Taking the average (as we have done in our analysis) might do a better job in this scenario as it would produce a score of 0.75 for both reviews. But that approach introduces other issues since it penalises the score for reviews that contain a lot of text that do not contain any words with sentiment scores, such as objective descriptions of the restaurant:

This restaurant is good.

This restaurant is good. The tables have white tablecloth and there is a painting on the wall.

The second review would receive a much lower score while intuitively there is probably little to no difference in the sentiments they express.

For our analysis this can become a problem if there is a tendency in either city to write more of this kind of descriptive text. In fact there the reviews from Berlin contain around 22 % more words compared to the reviews from Stockholm. Therefore the difference we are seeing above may well be an artifact caused by the differences in text lengths.

sentimentr R Package

We will now present a slightly more sophisticated method to arrive at a sentiment score which is implemented in the sentimentr package. At the core this method is still using a lexicon lookup to assign scores to each word. However, on top of that it applies a logic to identify negations or amplifiers/deamplifiers (like “very” or “hardly”) to adapt the score of the words.

The details of the algorithm are somewhat complex and can be found here. In a simplified mental model we can assume that this method will perform adjustments such as multiplying the score of the word “good” with \(-1\) if it is preceded by the word “not”.

◆ Entries supplied ◆
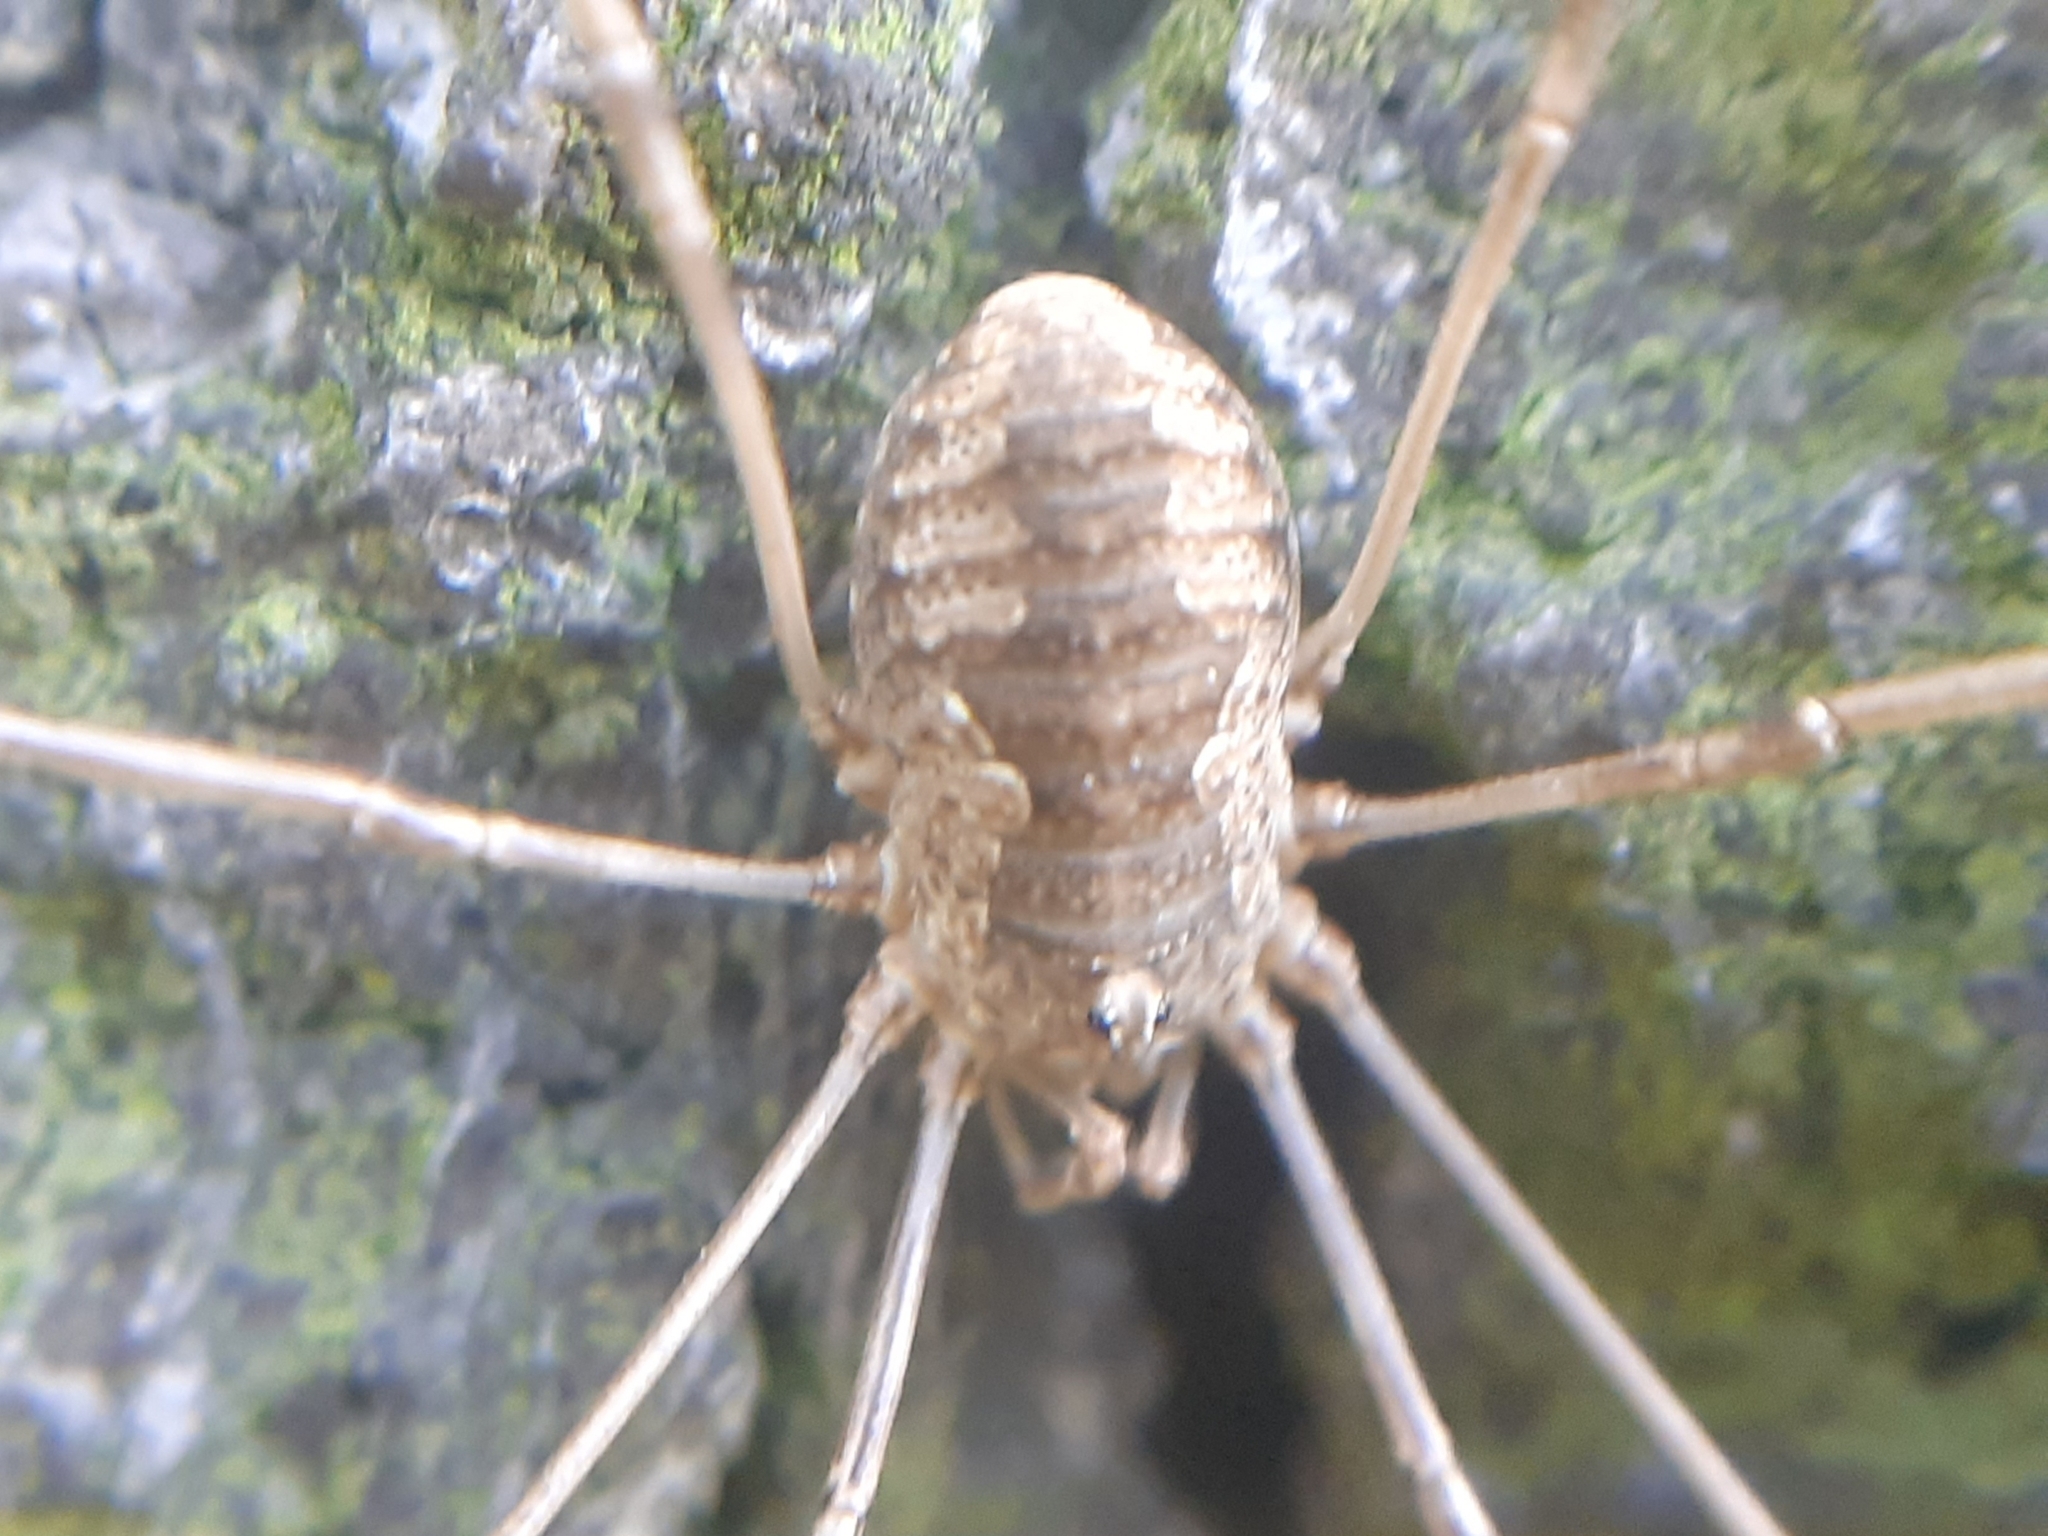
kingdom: Animalia
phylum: Arthropoda
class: Arachnida
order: Opiliones
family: Phalangiidae
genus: Phalangium
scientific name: Phalangium opilio
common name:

◆ Stated problem 1 ◆
Quote the sentiment analysis passage between "Taking the average" and "sentiments they express.", inclusive.
◆ Stated problem 2 ◆
Answer these questions using the sentiment analysis passage:
(a) What score would taking the average produce for both reviews?
(b) About how many more words do the reviews from Berlin contain than those from Stockholm?
(c) Which R package implements the more sophisticated method?
◆ Stated problem 3 ◆
Proceed with the sentiment analysis passage, picking up after its final sentence.

◆ Final answer 1 ◆
Taking the average (as we have done in our analysis) might do a better job in this scenario as it would produce a score of 0.75 for both reviews. But that approach introduces other issues since it penalises the score for reviews that contain a lot of text that do not contain any words with sentiment scores, such as objective descriptions of the restaurant:

This restaurant is good.

This restaurant is good. The tables have white tablecloth and there is a painting on the wall.

The second review would receive a much lower score while intuitively there is probably little to no difference in the sentiments they express.

◆ Final answer 2 ◆
(a) 0.75
(b) Around 22 %
(c) sentimentr

◆ Final answer 3 ◆
We can therefore expect this method to produce better scores for the example cases we described above:

## # A tibble: 3 x 2
##   review_text                    score_sentimentr
##   <chr>                                     <dbl>
## 1 This restaurant is good                   0.375
## 2 This restaurant is really good            0.604
## 3 This restaurant is not good              -0.335

And indeed the scores seem to do a better job at measuring the sentiments now. Both the negations as well as the amplification are picked up in a sensible fashion.

In addition to that the algorithm contains mechanisms to reduce the impact of text that does not contain any sentiment on the overall score.

When we use this approach instead of the simple lexicographical approach we obtain the following score distribution:

We still observe the same qualitative pattern as with the simple lexicographical approach: The point score is positively correlated with the sentiment score in within cities.

Also the scores from Stockholm are still more pronounced than the Berlin scores in each category but the relative difference is much lower than with our previous calculations. This might be an indication that the differences we saw previously were partly caused by the inability of the lexicographical approach to handle the negations and amplifiers correctly or the presence of more descriptive text in the Berlin data.

A Neural Network Model

The two methods we have presented so far can be regarded as heuristic as both the scoring of the individual words in the lexicon as well as the structure and coefficients of the equation in the sentimentr package are first and foremost based on human assessment.

We will now turn to supervised machine learning methods as an alternative paradigm to produce a sentiment score. This approach still requires human assessment in the form of labels that determine whether a text contains a negative or positive. However, once these labels have been established it will be up to the model’s training algorithm to describe the relationship between the sentiment label and the input text based on the data it processes.

For our review data we do not have the sentiment labels available to train our own model (in fact these labels are what we are trying to obtain) but luckily there are frameworks available that provide pre-trained models for sentiment analysis. One such framework is the flair package which provides easy access to state-of-the-art machine learning models for NLP (Natural Language processing) tasks.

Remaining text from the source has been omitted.